„International“ ist das letzte Album des Elektrotrios St. Etienne

Das Album heißt „International“. Und dieser Titel passt ja im Grunde auf alle Alben des Londoner Elektrotrios St. Etienne seit dem bunten Klangcocktail des Debüts „Foxbase Alpha“ (1991). Der Opener „Glad“ jedenfalls hat schon mal die ganze Welt durch diesen Sommer gebracht. Ein eingängiger Tanztrack mit einer jazzigen Trompetenbrise.
„Don’t it make you sad / when you’re lonely?”, fragt Sarah Cracknell, und „Don’t it make you glad / to be alive?” Melancholie und Glücksflut in einem. So einfach, dass man sich hier eine Übersetzung sparen kann, und dermaßen in Hörers Tanzbeine fahrend, dass man sich am besten vorm Einlegen einen kleinen Dancefloor vor Anlage oder Boombox fliest.
Sarah Cracknell im St.-Etienne-Song "Sweet Melodies"
Was uns „glad“ macht: Das neue Werk folgt schnell auf das im vorigen Dezember erschienene, ambitioniert-introvertierte Ambient-Album „The Night“, das es nur in die Britcharts schaffte, und dort auf dem Ferner-liefen-Platz 191 hängen blieb.
Und „sad“, ja „very sad“ findet der Fan, dass „International“ das Farewell sein soll. „Ihr habt mir süße Melodien gegeben / die mich beflügelt haben”, seufzt Cracknell auf dem bittersüßen, sphärenhaften „Sweet Melodies“, was an Bob Stanley und Pete Wiggs gerichtet sein könnte, ihre Weggefährten seit 34 Jahren.

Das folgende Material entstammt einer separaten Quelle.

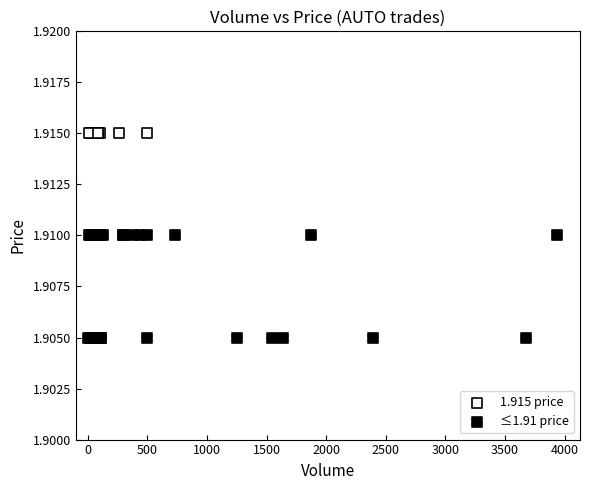

Which series reaches the minimum Y coordinate?

≤1.91 price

1990 begannen die Jugendfreunde Stanley und Wiggs mit einer Danceversion von Neil Youngs „Only Love Can Break Your Heart“, wehmütig gesungen von der Folk- und Indie-Musikerin Moira Lambert. Mit der Debütsingle erreichten St. Etienne die Spitze der US-Dancecharts.
1991 schon wurden die wechselnden Gesangsparts aufgegeben, als Cracknell für die dritte Single „Nothing Can Stop Us Now“ ans Mikrofon trat. Ihre Stimme färbte die Musik von St. Etienne (benannt nach dem französischen Fußballverein) anmutig und (zuweilen) düster. Klubgänger auf der ganzen Welt tanzten und wiegten sich zu St. Etiennes Amalgam aus Clubsounds und Pop.
Nach 35 Jahren zerstreitet sich eine Band nicht mehr, es herrscht Freundschaft, zugleich aber das Gefühl, alles getan zu haben. Und dass jetzt ein guter Zeitpunkt wäre, sich zu verabschieden – in Begleitung vieler Freunde wie Vince Clarke (frühe Depeche-Mode, Erasure), den Australiern Confidence Man, Nick Heyward (einst in der Funk-Wave-Band Haircut 100), um nur einige zu nennen. Und „mit einem Knall“ – wie das Label Heavenly Recordings mitteilt.
Dieser „Knall“ ist ein Mix aus Dancetunes, mal technokühl und flirrend wie „Take Me to The Pilot“, mal happy-housig wie „Dancing Heart“, mal catchy und süß wie „Two Lovers“. Und in Liebesendzeit-Schwebern wie „Why Are You Calling“ oder „Fade“ erinnert Cracknell stimmlich an die späten Abba von „The Winner Takes It All“. Die vier Schweden hatten selbst in ihren fröhlichsten Songs ja immer diesen Hauch Melancholie.
Der Kehraus heißt passend „The Last Time“ und betont noch einmal die Affinität der Band zum Girlgroup-Pop der Sixties. „30 Jahre später / wirken wir charmant und kultiviert“, weiß Cracknell. „Aber wir sind nicht die eleganten Wegelagerer / die man erwarten würde, / beim allerletzten Mal.“ Großer Seufzer. Bye-bye, St. Etienne!